29/11/2009

La Reine Albermarle ou le dernier touriste.

Revenons à nos amours de jeunesse.

On lira aussi, en parallèle, le très bon ouvrage de Mme le Professeur S.Basch intitulé Paris-Venise 1887-1932 (publié chez H.Champion, en 2000), et celui de J.-L. Moreau intitulé Sartre, un voyageur sans billet (publié chez Fayard).


La Reine Albemarle ou le dernier touriste: fragments. J.-P. Sartre.


Le 10 septembre 1951, son ouvrage sur Jean Genet est presque achevé, Sartre rejoint Michelle Vian pour un voyage en Italie qui passera par Naples, Capri, Rome et Venise. Sur Venise, le récit prendra la forme d'un journal1.

Mais s'il choisit l'Italie, c'est parce que l'Histoire est là: histoire récente et Italie d'après-guerre; Italie de l'Antiquité et du Quattrocento. Le Touriste est donc, à l'instar d'un témoin sartrien, celui qui sentira l'histoire qui se dérobe sous le regard. Ainsi, cette « Nausée de l'âge mûr », est le récit fragmentaire où le Touriste, comme Roquentin, chercher le secret des choses, la contingence et le temps. Le moteur de La Reine Albemarle est alors clairement défini puisqu'il est ce sentiment d'appartenance à l'Italie, à ses pierres, à ses lumières et à ses palais.

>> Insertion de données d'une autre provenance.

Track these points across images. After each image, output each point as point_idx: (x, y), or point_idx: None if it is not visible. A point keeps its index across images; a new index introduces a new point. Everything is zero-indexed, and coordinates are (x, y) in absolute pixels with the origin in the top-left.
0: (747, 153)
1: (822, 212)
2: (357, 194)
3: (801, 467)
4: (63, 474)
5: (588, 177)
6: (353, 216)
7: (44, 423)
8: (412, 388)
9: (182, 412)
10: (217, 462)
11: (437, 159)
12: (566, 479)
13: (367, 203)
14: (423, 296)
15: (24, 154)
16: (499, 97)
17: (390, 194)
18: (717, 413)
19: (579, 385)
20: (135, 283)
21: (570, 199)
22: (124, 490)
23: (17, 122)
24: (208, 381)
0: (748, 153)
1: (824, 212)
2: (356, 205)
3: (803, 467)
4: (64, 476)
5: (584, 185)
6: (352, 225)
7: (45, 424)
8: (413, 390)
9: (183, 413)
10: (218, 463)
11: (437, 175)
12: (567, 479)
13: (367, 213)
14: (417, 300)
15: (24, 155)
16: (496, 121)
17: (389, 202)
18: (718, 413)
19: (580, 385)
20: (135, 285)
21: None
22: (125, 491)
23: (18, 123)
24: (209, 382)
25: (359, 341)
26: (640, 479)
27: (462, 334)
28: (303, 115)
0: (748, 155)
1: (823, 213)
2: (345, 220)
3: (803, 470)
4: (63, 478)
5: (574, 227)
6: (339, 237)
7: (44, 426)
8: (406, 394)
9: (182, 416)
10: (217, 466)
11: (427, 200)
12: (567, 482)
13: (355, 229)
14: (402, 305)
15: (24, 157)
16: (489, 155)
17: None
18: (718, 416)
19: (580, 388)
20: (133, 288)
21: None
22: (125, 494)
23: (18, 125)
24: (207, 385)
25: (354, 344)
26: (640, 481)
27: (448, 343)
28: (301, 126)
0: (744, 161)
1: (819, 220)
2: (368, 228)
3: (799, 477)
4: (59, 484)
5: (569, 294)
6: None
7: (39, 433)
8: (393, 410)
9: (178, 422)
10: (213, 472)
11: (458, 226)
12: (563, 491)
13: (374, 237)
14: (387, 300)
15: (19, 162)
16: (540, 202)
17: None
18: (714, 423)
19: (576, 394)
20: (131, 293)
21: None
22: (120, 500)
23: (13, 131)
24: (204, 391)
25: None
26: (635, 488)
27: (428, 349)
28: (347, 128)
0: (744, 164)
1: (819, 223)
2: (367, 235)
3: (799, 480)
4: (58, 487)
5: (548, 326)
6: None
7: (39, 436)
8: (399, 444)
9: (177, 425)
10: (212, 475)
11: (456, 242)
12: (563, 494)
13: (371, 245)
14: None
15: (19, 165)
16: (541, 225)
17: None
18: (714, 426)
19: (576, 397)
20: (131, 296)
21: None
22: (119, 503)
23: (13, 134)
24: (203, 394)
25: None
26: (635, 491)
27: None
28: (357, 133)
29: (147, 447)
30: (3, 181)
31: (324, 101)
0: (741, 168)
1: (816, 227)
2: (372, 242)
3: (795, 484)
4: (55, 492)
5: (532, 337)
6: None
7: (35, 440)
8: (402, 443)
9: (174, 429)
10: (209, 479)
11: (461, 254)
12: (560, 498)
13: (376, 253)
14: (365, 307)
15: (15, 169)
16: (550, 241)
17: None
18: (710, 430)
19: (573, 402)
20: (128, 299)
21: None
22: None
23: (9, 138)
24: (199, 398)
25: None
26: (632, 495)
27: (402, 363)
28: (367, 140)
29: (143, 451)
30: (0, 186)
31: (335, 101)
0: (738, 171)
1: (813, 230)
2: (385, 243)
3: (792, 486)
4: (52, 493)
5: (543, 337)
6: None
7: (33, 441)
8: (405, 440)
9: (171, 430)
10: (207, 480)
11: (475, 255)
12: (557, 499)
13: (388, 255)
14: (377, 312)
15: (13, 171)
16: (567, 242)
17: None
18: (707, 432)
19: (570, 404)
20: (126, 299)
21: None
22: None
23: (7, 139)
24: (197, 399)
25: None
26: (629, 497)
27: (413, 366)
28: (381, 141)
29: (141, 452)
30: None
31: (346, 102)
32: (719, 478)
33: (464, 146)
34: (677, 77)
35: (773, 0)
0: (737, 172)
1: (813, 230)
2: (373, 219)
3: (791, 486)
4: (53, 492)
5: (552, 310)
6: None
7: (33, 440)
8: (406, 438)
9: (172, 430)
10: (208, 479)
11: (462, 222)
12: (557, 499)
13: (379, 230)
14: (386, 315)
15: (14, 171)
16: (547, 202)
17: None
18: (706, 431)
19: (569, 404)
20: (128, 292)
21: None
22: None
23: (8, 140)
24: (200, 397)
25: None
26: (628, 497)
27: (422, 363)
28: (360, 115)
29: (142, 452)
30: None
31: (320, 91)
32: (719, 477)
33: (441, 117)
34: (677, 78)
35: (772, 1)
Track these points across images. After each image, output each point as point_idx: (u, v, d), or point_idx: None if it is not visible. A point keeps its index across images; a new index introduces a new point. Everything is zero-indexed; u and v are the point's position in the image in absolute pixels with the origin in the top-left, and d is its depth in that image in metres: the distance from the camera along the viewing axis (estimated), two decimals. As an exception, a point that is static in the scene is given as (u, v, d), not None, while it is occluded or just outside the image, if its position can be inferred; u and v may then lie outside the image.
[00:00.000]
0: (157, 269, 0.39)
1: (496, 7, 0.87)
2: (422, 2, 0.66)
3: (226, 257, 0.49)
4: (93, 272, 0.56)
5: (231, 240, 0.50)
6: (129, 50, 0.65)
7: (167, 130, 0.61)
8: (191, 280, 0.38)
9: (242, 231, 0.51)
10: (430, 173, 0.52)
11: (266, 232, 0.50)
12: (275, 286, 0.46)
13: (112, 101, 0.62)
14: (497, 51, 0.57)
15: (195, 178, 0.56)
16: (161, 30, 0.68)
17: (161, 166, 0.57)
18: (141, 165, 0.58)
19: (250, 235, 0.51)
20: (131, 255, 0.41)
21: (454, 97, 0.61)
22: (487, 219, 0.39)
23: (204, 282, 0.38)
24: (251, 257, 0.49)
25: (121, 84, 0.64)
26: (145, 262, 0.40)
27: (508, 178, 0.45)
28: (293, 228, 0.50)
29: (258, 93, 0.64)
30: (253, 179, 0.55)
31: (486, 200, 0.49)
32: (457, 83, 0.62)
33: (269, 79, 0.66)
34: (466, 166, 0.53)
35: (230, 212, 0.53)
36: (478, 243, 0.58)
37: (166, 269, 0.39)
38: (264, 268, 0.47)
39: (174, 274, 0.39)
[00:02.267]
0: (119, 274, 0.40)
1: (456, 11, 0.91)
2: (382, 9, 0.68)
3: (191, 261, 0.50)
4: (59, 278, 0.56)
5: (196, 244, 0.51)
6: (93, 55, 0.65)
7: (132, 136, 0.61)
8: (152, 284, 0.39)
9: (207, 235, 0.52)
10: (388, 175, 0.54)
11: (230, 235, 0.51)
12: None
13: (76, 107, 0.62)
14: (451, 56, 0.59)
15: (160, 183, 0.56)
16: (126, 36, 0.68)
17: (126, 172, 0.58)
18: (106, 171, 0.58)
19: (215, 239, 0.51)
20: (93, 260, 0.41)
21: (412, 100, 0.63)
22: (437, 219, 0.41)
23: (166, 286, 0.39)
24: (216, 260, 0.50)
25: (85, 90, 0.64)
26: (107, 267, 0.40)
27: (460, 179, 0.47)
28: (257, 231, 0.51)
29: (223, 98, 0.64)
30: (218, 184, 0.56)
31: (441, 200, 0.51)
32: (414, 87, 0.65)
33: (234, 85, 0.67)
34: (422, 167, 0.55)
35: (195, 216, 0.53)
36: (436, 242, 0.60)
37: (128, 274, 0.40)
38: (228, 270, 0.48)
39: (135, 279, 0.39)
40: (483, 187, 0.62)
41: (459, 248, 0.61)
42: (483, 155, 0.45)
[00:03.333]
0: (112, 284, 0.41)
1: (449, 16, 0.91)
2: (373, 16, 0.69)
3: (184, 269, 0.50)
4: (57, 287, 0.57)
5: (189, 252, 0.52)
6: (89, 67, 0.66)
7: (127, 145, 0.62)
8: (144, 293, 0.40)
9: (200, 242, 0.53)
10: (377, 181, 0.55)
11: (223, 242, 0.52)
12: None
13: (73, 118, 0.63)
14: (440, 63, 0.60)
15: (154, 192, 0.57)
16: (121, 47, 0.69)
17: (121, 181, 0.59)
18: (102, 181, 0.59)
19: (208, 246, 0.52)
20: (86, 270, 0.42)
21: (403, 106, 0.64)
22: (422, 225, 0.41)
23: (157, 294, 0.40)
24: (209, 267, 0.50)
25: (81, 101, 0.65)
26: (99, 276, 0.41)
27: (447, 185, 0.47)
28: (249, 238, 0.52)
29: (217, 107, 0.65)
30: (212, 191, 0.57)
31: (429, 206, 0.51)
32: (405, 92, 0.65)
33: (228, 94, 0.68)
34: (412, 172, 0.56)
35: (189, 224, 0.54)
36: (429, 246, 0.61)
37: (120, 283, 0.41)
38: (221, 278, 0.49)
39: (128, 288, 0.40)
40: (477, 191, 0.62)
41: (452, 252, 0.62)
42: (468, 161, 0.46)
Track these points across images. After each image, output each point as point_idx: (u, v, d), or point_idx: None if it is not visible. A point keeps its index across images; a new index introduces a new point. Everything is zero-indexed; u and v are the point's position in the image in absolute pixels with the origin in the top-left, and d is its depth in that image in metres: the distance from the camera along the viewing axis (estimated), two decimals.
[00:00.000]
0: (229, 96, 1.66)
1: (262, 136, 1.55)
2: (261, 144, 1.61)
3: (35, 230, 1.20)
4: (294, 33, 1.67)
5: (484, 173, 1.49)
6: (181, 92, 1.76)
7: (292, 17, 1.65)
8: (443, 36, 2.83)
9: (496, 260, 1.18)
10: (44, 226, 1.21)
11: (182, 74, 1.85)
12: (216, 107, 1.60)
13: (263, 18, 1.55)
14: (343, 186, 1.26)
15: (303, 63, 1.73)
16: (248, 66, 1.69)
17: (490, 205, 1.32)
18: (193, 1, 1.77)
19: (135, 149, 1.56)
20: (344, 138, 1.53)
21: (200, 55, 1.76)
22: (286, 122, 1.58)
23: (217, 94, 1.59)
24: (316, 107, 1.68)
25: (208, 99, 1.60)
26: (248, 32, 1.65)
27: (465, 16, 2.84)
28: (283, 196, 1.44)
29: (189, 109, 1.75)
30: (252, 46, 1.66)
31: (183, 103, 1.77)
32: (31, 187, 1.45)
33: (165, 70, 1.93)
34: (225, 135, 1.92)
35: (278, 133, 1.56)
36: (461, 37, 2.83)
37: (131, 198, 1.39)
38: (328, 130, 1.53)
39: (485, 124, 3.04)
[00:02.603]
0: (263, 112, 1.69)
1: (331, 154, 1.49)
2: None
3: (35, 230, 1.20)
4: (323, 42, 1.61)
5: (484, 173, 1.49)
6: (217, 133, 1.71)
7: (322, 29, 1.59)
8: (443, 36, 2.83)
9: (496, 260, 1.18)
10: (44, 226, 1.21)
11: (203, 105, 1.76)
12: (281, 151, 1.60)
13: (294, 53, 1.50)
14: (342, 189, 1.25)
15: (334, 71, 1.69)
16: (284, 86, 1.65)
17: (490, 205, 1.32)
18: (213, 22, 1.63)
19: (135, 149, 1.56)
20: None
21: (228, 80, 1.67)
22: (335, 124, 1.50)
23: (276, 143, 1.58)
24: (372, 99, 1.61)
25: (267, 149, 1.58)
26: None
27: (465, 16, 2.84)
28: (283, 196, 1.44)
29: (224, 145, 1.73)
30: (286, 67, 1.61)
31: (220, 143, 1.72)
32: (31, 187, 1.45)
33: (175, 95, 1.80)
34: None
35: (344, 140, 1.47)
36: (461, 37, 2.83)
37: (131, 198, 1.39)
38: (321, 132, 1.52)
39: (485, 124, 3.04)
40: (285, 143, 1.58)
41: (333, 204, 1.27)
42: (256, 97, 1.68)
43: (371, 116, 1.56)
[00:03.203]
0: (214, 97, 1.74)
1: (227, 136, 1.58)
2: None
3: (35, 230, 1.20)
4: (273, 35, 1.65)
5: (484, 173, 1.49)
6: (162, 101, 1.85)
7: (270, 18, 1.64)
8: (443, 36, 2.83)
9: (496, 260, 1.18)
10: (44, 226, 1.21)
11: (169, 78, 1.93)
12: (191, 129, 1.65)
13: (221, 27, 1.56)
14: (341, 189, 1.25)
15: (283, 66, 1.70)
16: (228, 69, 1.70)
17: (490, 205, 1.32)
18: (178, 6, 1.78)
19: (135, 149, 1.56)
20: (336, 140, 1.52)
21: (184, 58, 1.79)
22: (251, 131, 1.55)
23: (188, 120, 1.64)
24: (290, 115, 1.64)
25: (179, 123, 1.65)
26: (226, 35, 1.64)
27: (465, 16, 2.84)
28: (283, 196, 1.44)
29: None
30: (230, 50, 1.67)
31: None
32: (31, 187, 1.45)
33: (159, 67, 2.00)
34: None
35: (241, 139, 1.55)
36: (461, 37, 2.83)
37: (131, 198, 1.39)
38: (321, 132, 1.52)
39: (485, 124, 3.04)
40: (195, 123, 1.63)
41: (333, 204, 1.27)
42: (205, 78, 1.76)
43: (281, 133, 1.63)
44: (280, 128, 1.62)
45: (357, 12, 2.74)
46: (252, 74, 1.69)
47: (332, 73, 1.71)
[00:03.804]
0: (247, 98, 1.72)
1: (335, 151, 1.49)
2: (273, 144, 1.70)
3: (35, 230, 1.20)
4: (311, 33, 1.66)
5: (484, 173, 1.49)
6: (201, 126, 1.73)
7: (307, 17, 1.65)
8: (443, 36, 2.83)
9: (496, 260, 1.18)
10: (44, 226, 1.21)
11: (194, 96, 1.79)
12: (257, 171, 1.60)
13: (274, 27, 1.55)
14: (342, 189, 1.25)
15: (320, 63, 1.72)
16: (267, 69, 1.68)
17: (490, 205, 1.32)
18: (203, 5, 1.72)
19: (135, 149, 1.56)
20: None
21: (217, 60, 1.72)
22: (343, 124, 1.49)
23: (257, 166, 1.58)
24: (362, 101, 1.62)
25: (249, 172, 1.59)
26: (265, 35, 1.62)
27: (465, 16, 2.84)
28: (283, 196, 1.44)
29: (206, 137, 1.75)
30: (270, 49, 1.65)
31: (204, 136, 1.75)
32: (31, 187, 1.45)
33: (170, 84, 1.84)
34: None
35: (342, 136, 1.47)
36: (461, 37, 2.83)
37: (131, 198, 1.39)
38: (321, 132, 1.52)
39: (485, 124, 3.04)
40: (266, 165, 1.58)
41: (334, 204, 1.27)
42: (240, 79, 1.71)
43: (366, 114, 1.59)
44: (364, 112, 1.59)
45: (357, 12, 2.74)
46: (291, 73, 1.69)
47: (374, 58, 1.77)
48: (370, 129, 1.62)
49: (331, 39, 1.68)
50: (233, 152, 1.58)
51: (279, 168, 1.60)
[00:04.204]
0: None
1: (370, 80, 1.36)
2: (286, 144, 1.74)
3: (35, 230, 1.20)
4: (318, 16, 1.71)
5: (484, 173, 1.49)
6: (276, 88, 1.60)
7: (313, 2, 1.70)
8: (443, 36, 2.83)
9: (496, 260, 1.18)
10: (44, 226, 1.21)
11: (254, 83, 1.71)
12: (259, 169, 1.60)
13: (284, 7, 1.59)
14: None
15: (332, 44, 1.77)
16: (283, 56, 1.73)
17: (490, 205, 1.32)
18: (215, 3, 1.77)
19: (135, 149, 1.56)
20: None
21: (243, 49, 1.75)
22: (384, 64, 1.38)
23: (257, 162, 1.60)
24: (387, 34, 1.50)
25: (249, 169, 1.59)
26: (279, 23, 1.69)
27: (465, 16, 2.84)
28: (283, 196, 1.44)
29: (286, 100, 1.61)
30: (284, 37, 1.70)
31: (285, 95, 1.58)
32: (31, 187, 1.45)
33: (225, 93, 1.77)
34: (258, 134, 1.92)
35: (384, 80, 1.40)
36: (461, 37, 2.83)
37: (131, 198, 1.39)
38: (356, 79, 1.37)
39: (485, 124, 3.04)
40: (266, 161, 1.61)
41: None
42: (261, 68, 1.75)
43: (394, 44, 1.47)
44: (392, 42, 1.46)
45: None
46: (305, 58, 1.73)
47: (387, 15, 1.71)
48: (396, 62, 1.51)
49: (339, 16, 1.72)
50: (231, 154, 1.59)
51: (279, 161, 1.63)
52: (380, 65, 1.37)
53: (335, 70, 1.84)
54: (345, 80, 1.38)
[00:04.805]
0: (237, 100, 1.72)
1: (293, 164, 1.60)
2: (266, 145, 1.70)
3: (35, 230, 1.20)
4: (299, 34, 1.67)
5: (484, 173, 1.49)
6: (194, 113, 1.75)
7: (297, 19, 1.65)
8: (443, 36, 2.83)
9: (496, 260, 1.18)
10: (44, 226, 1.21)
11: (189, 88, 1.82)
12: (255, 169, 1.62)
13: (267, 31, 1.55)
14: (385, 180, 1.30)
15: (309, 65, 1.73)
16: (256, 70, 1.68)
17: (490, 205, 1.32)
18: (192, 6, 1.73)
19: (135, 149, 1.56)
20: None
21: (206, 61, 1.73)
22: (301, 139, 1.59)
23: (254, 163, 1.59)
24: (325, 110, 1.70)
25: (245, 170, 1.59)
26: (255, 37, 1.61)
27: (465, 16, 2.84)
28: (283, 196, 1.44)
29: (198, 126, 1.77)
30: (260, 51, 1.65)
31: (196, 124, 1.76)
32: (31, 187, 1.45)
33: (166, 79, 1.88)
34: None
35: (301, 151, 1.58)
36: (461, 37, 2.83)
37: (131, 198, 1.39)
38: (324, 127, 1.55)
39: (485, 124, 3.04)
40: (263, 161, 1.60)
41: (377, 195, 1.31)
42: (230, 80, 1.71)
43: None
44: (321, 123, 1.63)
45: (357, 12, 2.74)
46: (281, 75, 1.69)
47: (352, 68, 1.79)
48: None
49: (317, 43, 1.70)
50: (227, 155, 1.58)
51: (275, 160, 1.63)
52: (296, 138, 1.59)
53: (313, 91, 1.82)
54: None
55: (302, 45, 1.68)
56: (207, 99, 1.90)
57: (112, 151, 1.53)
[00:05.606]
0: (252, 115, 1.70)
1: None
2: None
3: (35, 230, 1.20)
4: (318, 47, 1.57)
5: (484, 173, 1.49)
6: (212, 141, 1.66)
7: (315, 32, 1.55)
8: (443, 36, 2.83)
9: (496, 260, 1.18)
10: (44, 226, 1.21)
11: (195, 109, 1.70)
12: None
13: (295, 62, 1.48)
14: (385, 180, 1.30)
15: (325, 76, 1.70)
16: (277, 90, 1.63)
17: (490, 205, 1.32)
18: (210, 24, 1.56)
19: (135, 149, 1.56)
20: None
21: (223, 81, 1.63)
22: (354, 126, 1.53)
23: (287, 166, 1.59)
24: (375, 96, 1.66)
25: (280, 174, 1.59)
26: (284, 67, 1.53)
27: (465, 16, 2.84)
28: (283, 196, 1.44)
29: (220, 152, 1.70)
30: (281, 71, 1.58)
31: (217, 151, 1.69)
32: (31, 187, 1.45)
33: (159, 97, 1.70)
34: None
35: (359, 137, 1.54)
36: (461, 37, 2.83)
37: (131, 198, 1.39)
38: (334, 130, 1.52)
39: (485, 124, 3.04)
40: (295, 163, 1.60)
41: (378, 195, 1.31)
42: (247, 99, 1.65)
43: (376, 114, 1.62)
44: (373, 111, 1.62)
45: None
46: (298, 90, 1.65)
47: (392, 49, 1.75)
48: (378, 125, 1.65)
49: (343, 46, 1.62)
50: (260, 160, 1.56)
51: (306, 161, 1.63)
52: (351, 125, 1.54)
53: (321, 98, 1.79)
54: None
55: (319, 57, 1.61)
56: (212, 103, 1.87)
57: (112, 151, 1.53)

Mais qui est le Touriste? Sans doute Sartre lui-même, sauf que le Touriste vagabonde en solitaire. Cependant ce soliloque est nourri de la vie de l'écrivain: les promenades, les menus incidents sont datés du jour même où ils sont vécus. Il est le dernier Touriste à noter les changements vénitiens. Il est le dernier chasseur de rêve, de beauté et de sens; ultime et incertain rejeton d'une lignée d'écrivain commencée par Montaigne et qui s'étend jusqu'à Paul Morand2, (on pourrait même dire jusqu'à Philippe Sollers). Le Touriste est donc en quête d'un passé hors de portée, lequel devenu mythe ne peut qu'être un mythe.


1On notera d'ailleurs que Sartre est assez coutumier du fait, puisque déjà La Nausée reprenait cette forme.

2A ce propos, on lira avec profit Les Venises de P.Morand, « l'Imaginaire », Gallimard.